VETERAN actor Terrence Danisile Ngxogwa, who starred in many Xhosa television drama series, is no more.

VETERAN actor Terrence Danisile Ngxogwa, who starred in many Xhosa television drama series, is no more.

Ngxogwa, who played Bantu Zathu in the Xhosa drama series uNyana Womntu, died on May 13. He was never the same again after suffering from a stroke in 2006.

Born in 1956 in NY 114 in Gugulethu, Cape Town, he came to Johannesburg in the mid 1980s. It was not long before he landed a job as a video editor at the SABC.

He was later recruited by a private company to do children's programmes.

He was involved with the first Xhosa series that were flighted when television was introduced in South Africa.

Ngxogwa's first children's show was Masidlale. But is real break came when he met prolific writer and director Ben Nomoyi.

A loving husband and caring father, his mainstream show was Winning, directed by Nomoyi.

"When I met him I was struck by his talent.
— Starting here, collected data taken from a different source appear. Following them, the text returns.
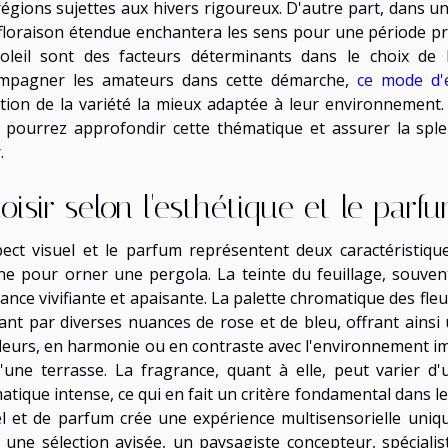
régions sujettes aux hivers rigoureux. D'autre part, dans un
floraison étendue enchantera les sens pour une période pro
oleil sont des facteurs déterminants dans le choix de 
mpagner les amateurs dans cette démarche,
ce mode d'
ction de la variété la mieux adaptée à leur environnement.
 pourrez approfondir cette thématique et assurer la spl
.
oisir selon l'esthétique et le parf
pect visuel et le parfum représentent deux caractéristiqu
ine pour orner une pergola. La teinte du feuillage, souven
ance vivifiante et apaisante. La palette chromatique des fleu
ant par diverses nuances de rose et de bleu, offrant ainsi 
fleurs, en harmonie ou en contraste avec l'environnement im
'une terrasse. La fragrance, quant à elle, peut varier d
atique intense, ce qui en fait un critère fondamental dans le
el et de parfum crée une expérience multisensorielle uniqu
 une sélection avisée, un paysagiste concepteur, spécialis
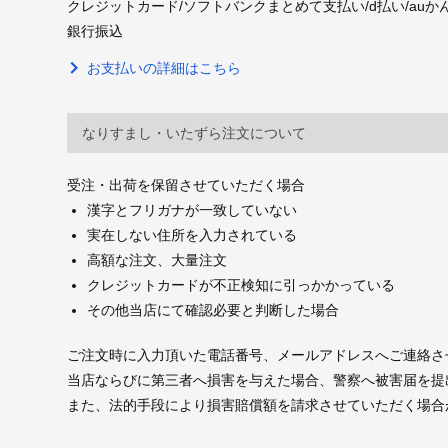
クレジットカード/ソフトバンクまとめて支払い/d払い/auかんたん決
銀行振込
お支払いの詳細はこちら
なりすまし・いたずら注文について
受注・出荷を保留させていただく場合
漢字とフリガナが一致していない
実在しない住所を入力されている
高額な注文、大量注文
クレジットカードが不正検知に引っかかっている
その他当店にて確認必要と判断した場合
ご注文時に入力頂いた電話番号、メールアドレスへご連絡さ
当店ならびに第三者へ損害を与えた場合、警察へ被害届を提
また、法的手段により損害賠償額を請求させていただく場合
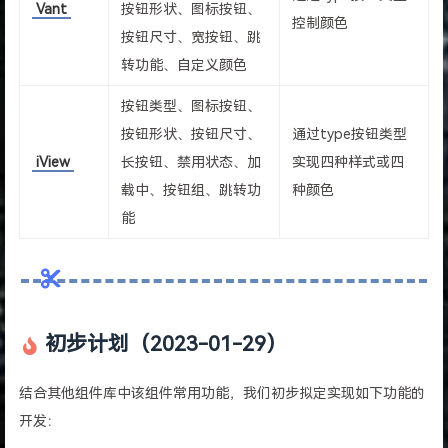
Vant
按钮形状、图标按钮、
控制颜色
按钮尺寸、宽按钮、跳
转功能、自定义颜色
按钮类型、图标按钮、
按钮形状、按钮尺寸、
通过type按钮类型
iView
长按钮、禁用状态、加
实现四种样式或四
载中、按钮组、跳转功
种颜色
能
初步计划（2023-01-29）
结合其他组件库中该组件常用功能，我们初步拟定实现如下功能的
开发：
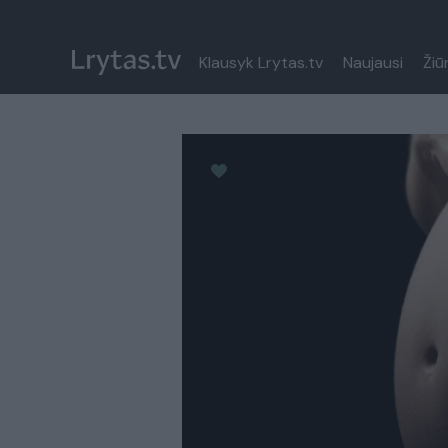
Klausyk Lrytas.tv
Naujausi
Žiū
Paremkite Ukrainą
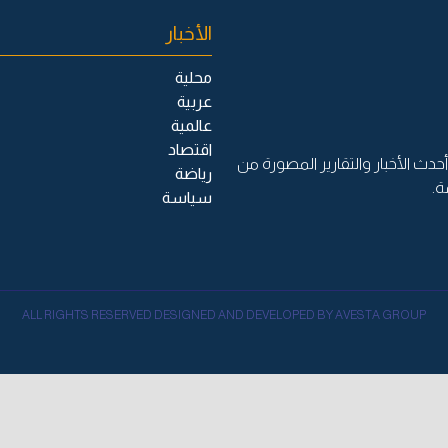
الأخبار
محلية
عربية
عالمية
اقتصاد
حدث الأخبار والتقارير المصورة من
رياضة
ة.
سياسة
ALL RIGHTS RESERVED DESIGNED AND DEVELOPED BY AVESTA GROUP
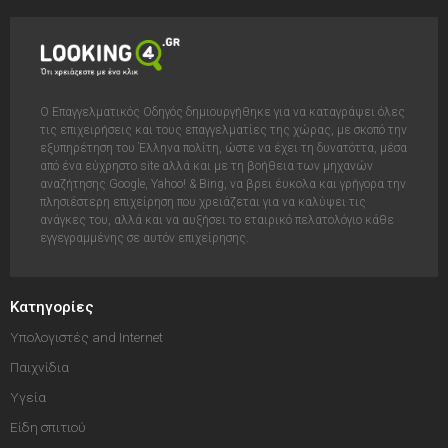
Ο Επαγγελματικός Οδηγός δημιουργήθηκε για να καταγράψει όλες
τις επιχειρήσεις και τους επαγγελματίες της χώρας, με σκοπό την
εξυπηρέτηση του Έλληνα πολίτη, ώστε να έχει τη δυνατόττα, μέσα
από ένα εύχρηστο site αλλά και με τη βοήθεια των μηχανών
αναζήτησης Google, Yahoo! & Bing, να βρει έυκολα και γρήγορα την
πλησιέστερη επιχείρηση που χρειάζεται για να καλύψει τις
ανάγκες του, αλλά και να αυξήσει το εταιρικό πελατολόγιο κάθε
εγγεγραμμένης σε αυτόν επιχείρησης.
Κατηγορίες
Υπολογιστές and Internet
Παιχνίδια
Υγεία
Είδη σπιτιού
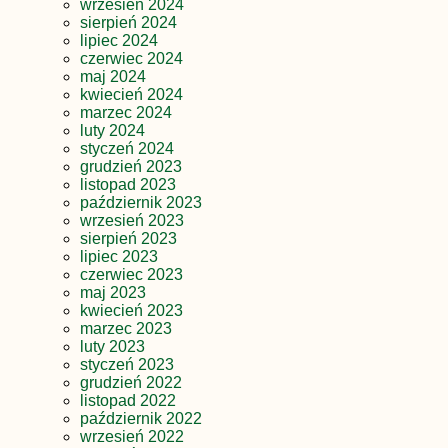
wrzesień 2024
sierpień 2024
lipiec 2024
czerwiec 2024
maj 2024
kwiecień 2024
marzec 2024
luty 2024
styczeń 2024
grudzień 2023
listopad 2023
październik 2023
wrzesień 2023
sierpień 2023
lipiec 2023
czerwiec 2023
maj 2023
kwiecień 2023
marzec 2023
luty 2023
styczeń 2023
grudzień 2022
listopad 2022
październik 2022
wrzesień 2022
I introduced him to directing and he did well. We did a lot of shows with him," Nomoyi said.

After the success of Winning, Nomoyi says they also did Nabo ke Ubomi, My Son, Nolitye, Liyimpoxo ke Isiko, Women of Colour and Both Sides of the Coin among other shows.

Nomoyi defines Ngxogwa as a humble and fearless individual who worked hard.

He says he went from humble beginnings in the dusty streets of Gugulethu township to fame and fortune in Jozi.

For all the brilliant acting he showed, Ngxogwa did not receive any formal tuition in acting or drama. But he rose to become a committed professional of the arts and rubbed shoulders with greats.

"He was able to reach this level because he was passionate about acting and open to suggestions. He had a righteous heart and a keen sense of humour."

Ngxogwa also made his mark in dramas such as Abakwa Zidenge. He also did a lot of voice overs in radio and television adverts.

Ngxogwa is survived by his wife, children and sisters. He will be buried in Gugulethu on Sunday.

The service starts at 8am, at the Church of Christ. The cortege leaves at 11am for Maitland Cemetery in Cape Town.